── The data
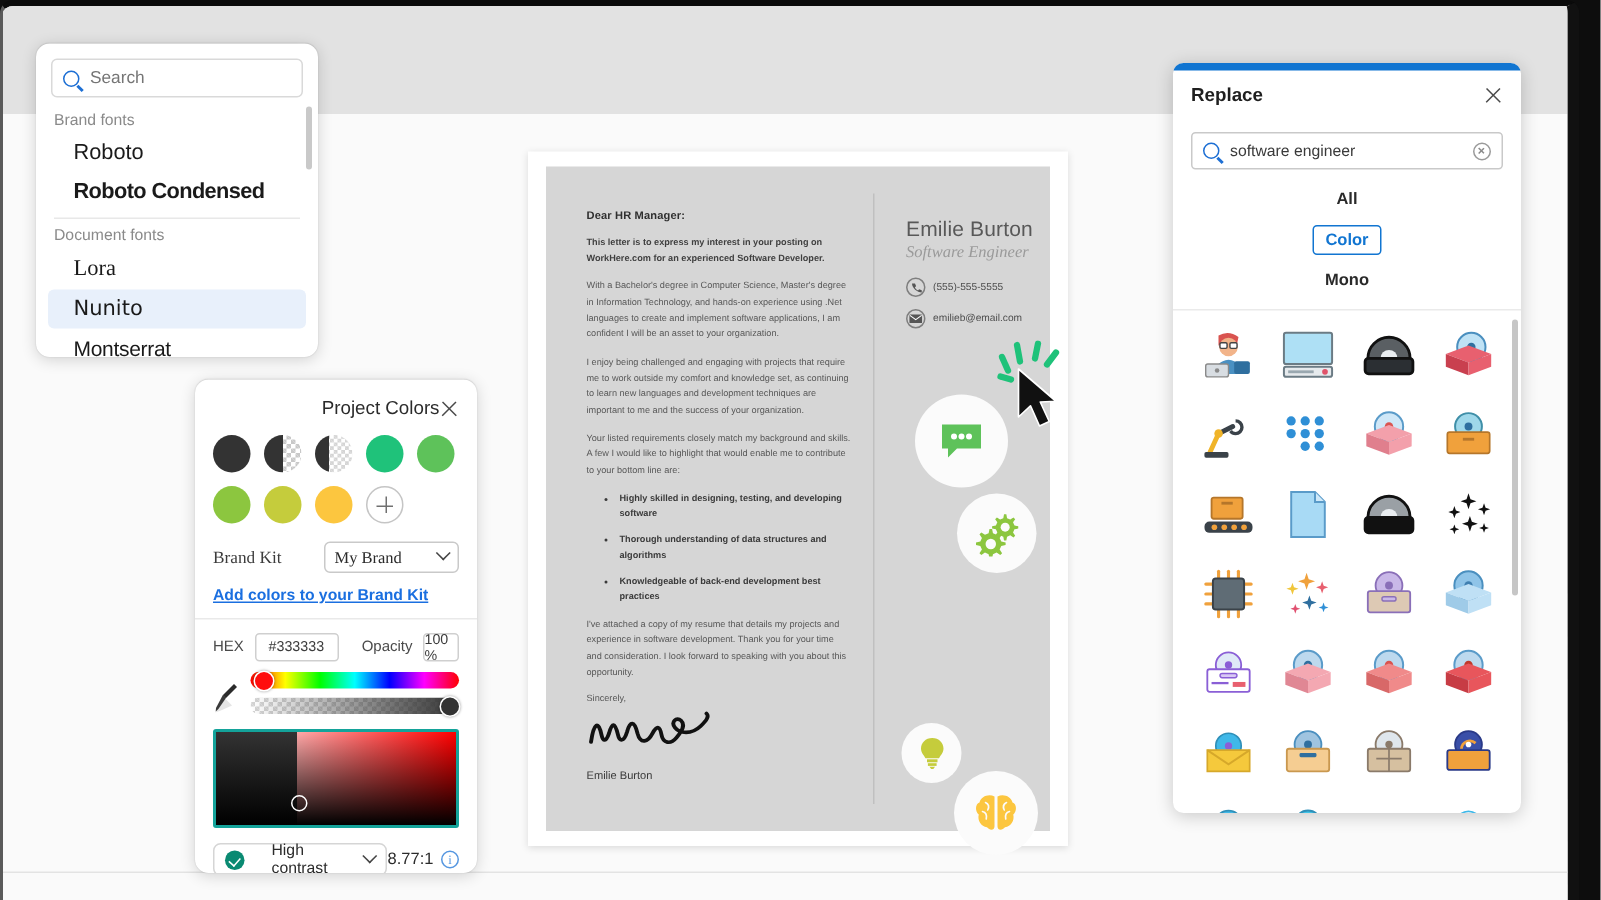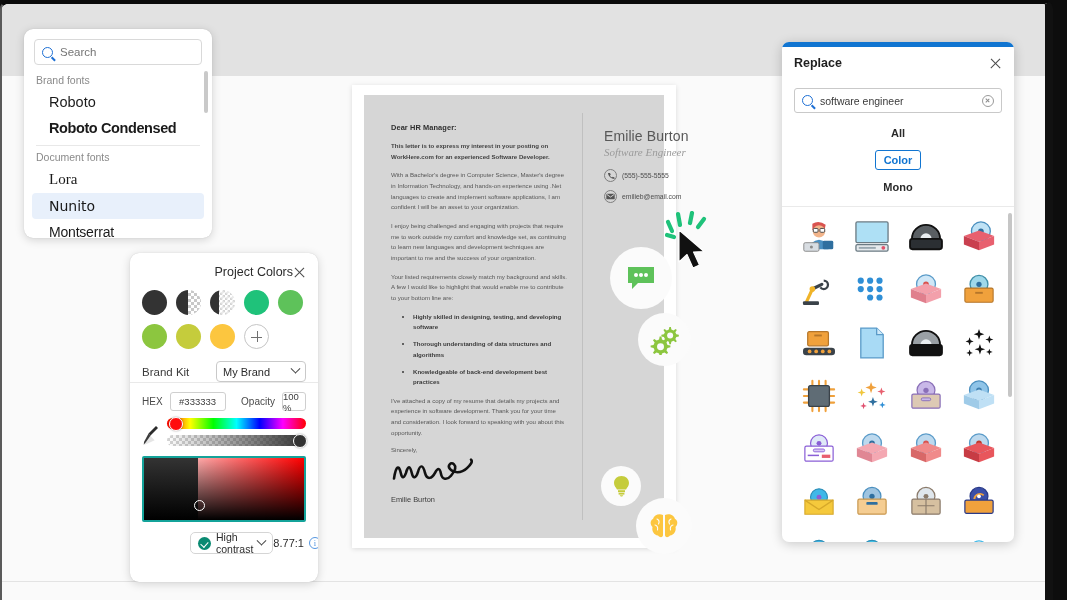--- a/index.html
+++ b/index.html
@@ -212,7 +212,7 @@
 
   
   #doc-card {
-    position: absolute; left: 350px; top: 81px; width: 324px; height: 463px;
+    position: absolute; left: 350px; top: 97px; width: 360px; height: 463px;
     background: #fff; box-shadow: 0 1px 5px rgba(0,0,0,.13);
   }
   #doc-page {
────
What you need to do: Count each line of the listing above that holds the string "position", and state that count without anything added.

Answer section: 2